🤖 AI Summary
Flow Matching (FM) achieves strong performance in generative tasks such as robotic manipulation, yet suffers from training-inference inconsistency: generation quality cannot be assessed during training, and the strong bias toward predefined linear trajectories induces rigidity and instability. This work establishes, for the first time, a theoretical connection between FM’s training loss and inference error. We propose a maximum-likelihood-based reconstruction fine-tuning framework that jointly incorporates residual architecture and compressibility constraints to enhance both robustness and interpretability. Our method supports two fine-tuning strategies—direct and residual—and integrates seamlessly into FM-driven ordinary differential equation (ODE) solvers.
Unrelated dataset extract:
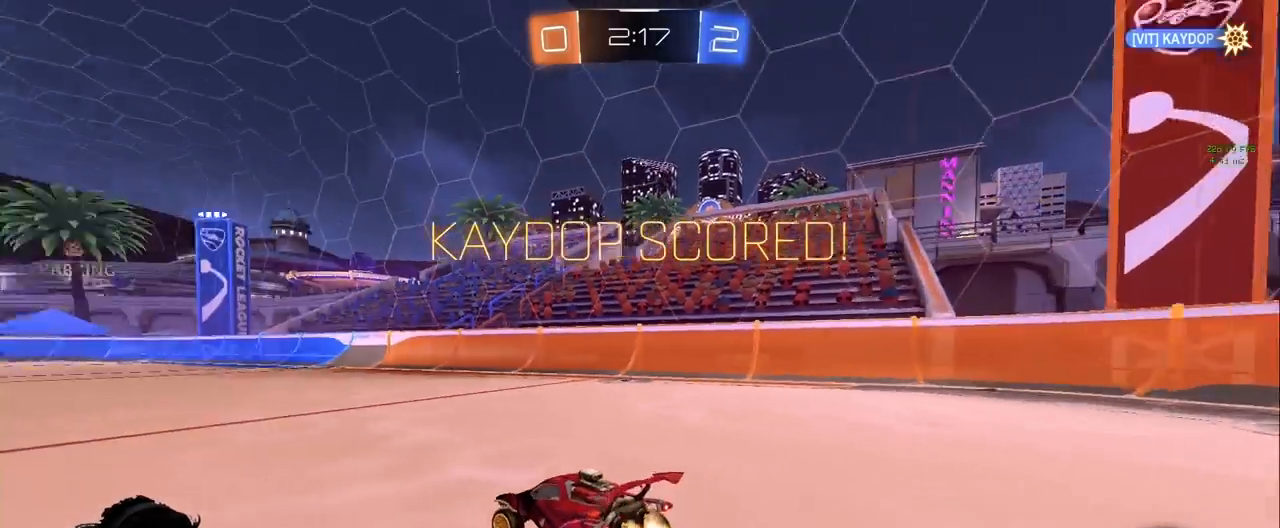
{"keys": ["d", "s", "shift"], "mouse": ["left"], "events": [[17, "mouse_right", "down"], [67, "a", "up"], [67, "d", "down"], [67, "mouse_right", "up"], [67, "shift", "down"], [117, "mouse_right", "down"], [200, "s", "down"], [200, "w", "up"], [400, "mouse_right", "up"]]}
Evaluated on image generation and real-world robotic manipulation tasks, it significantly improves inference accuracy and stability. Experiments demonstrate the method’s effectiveness, generalizability, and engineering practicality.
📝 Abstract
Flow Matching (FM) algorithm achieves remarkable results in generative tasks especially in robotic manipulation. Building upon the foundations of diffusion models, the simulation-free paradigm of FM enables simple and efficient training, but inherently introduces a train-inference gap. Specifically, we cannot assess the model's output during the training phase. In contrast, other generative models including Variational Autoencoder (VAE), Normalizing Flow and Generative Adversarial Networks (GANs) directly optimize on the reconstruction loss. Such a gap is particularly evident in scenarios that demand high precision, such as robotic manipulation. Moreover, we show that FM's over-pursuit of straight predefined paths may introduce some serious problems such as stiffness into the system. These motivate us to fine-tune FM via Maximum Likelihood Estimation of reconstructions - an approach made feasible by FM's underlying smooth ODE formulation, in contrast to the stochastic differential equations (SDEs) used in diffusion models. This paper first theoretically analyzes the relation between training loss and inference error in FM. Then we propose a method of fine-tuning FM via Maximum Likelihood Estimation of reconstructions, which includes both straightforward fine-tuning and residual-based fine-tuning approaches. Furthermore, through specifically designed architectures, the residual-based fine-tuning can incorporate the contraction property into the model, which is crucial for the model's robustness and interpretability. Experimental results in image generation and robotic manipulation verify that our method reliably improves the inference performance of FM.